▶ [EXERCISE OBJECTIVE]: Please reproduce the entries below exactly as they stand, but leave the pictures out.

[Circuit design data]
──────────────────────────────

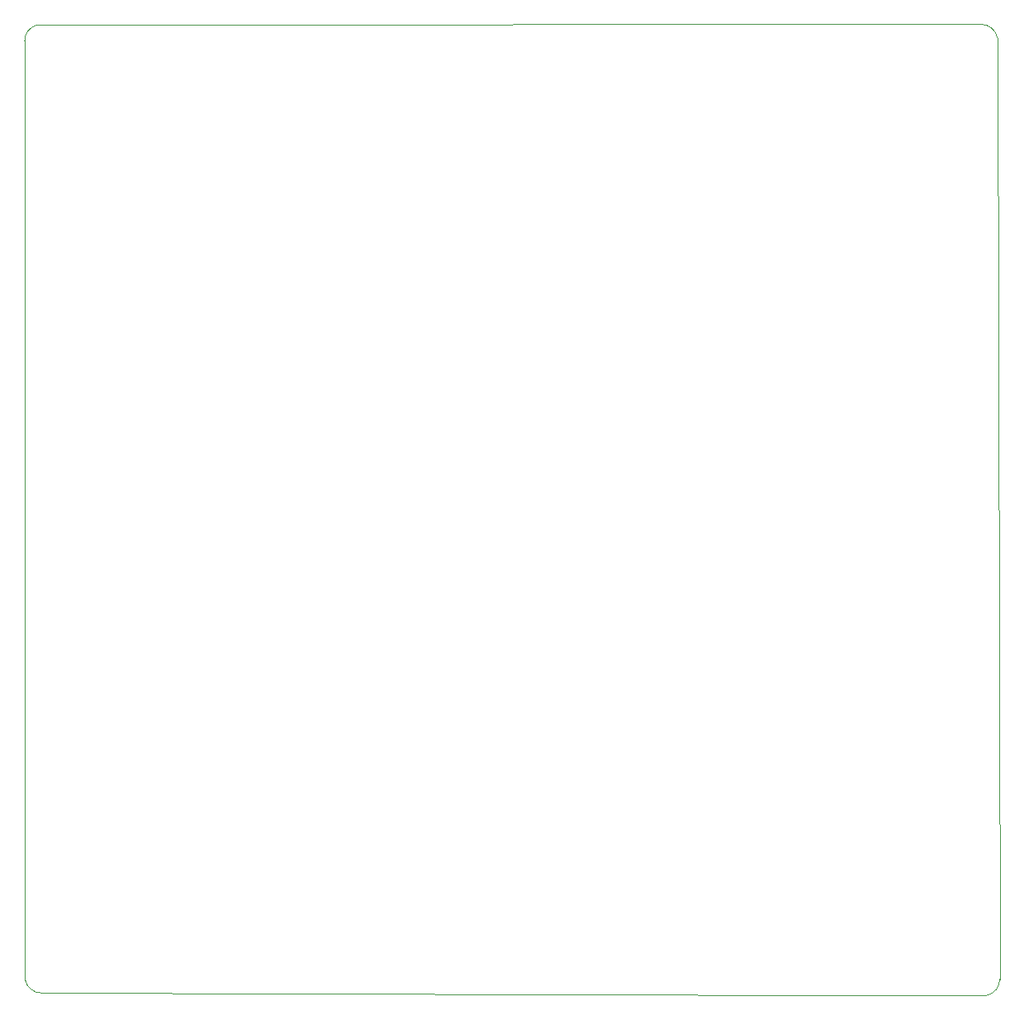
<source format=gbr>
%TF.GenerationSoftware,KiCad,Pcbnew,(5.1.10)-1*%
%TF.CreationDate,2021-11-08T11:40:21-08:00*%
%TF.ProjectId,ProspectBoards,50726f73-7065-4637-9442-6f617264732e,rev?*%
%TF.SameCoordinates,Original*%
%TF.FileFunction,Profile,NP*%
%FSLAX46Y46*%
G04 Gerber Fmt 4.6, Leading zero omitted, Abs format (unit mm)*
G04 Created by KiCad (PCBNEW (5.1.10)-1) date 2021-11-08 11:40:21*
%MOMM*%
%LPD*%
G01*
G04 APERTURE LIST*
%TA.AperFunction,Profile*%
%ADD10C,0.050000*%
%TD*%
G04 APERTURE END LIST*
D10*
X172250000Y-144300000D02*
G75*
G02*
X170884426Y-145950000I-1679620J0D01*
G01*
X73900000Y-145690574D02*
G75*
G02*
X72250000Y-144325000I0J1679620D01*
G01*
X170350000Y-46234426D02*
G75*
G02*
X172000000Y-47600000I0J-1679620D01*
G01*
X72200000Y-47925000D02*
G75*
G02*
X73565574Y-46275000I1679620J0D01*
G01*
X73900000Y-145690574D02*
X154859426Y-145925000D01*
X72200000Y-47925000D02*
X72250000Y-144325000D01*
X170350000Y-46234426D02*
X73565574Y-46275000D01*
X172250000Y-144300000D02*
X172000000Y-47600000D01*
X154859426Y-145925000D02*
X170884426Y-145950000D01*
M02*

</source>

──────────────────────────────

▶ [REPLY TO THE TASK]:
<source format=gbr>
%TF.GenerationSoftware,KiCad,Pcbnew,(5.1.10)-1*%
%TF.CreationDate,2021-11-08T11:40:21-08:00*%
%TF.ProjectId,ProspectBoards,50726f73-7065-4637-9442-6f617264732e,rev?*%
%TF.SameCoordinates,Original*%
%TF.FileFunction,Profile,NP*%
%FSLAX46Y46*%
G04 Gerber Fmt 4.6, Leading zero omitted, Abs format (unit mm)*
G04 Created by KiCad (PCBNEW (5.1.10)-1) date 2021-11-08 11:40:21*
%MOMM*%
%LPD*%
G01*
G04 APERTURE LIST*
%TA.AperFunction,Profile*%
%ADD10C,0.050000*%
%TD*%
G04 APERTURE END LIST*
D10*
X172250000Y-144300000D02*
G75*
G02*
X170884426Y-145950000I-1679620J0D01*
G01*
X73900000Y-145690574D02*
G75*
G02*
X72250000Y-144325000I0J1679620D01*
G01*
X170350000Y-46234426D02*
G75*
G02*
X172000000Y-47600000I0J-1679620D01*
G01*
X72200000Y-47925000D02*
G75*
G02*
X73565574Y-46275000I1679620J0D01*
G01*
X73900000Y-145690574D02*
X154859426Y-145925000D01*
X72200000Y-47925000D02*
X72250000Y-144325000D01*
X170350000Y-46234426D02*
X73565574Y-46275000D01*
X172250000Y-144300000D02*
X172000000Y-47600000D01*
X154859426Y-145925000D02*
X170884426Y-145950000D01*
M02*

</source>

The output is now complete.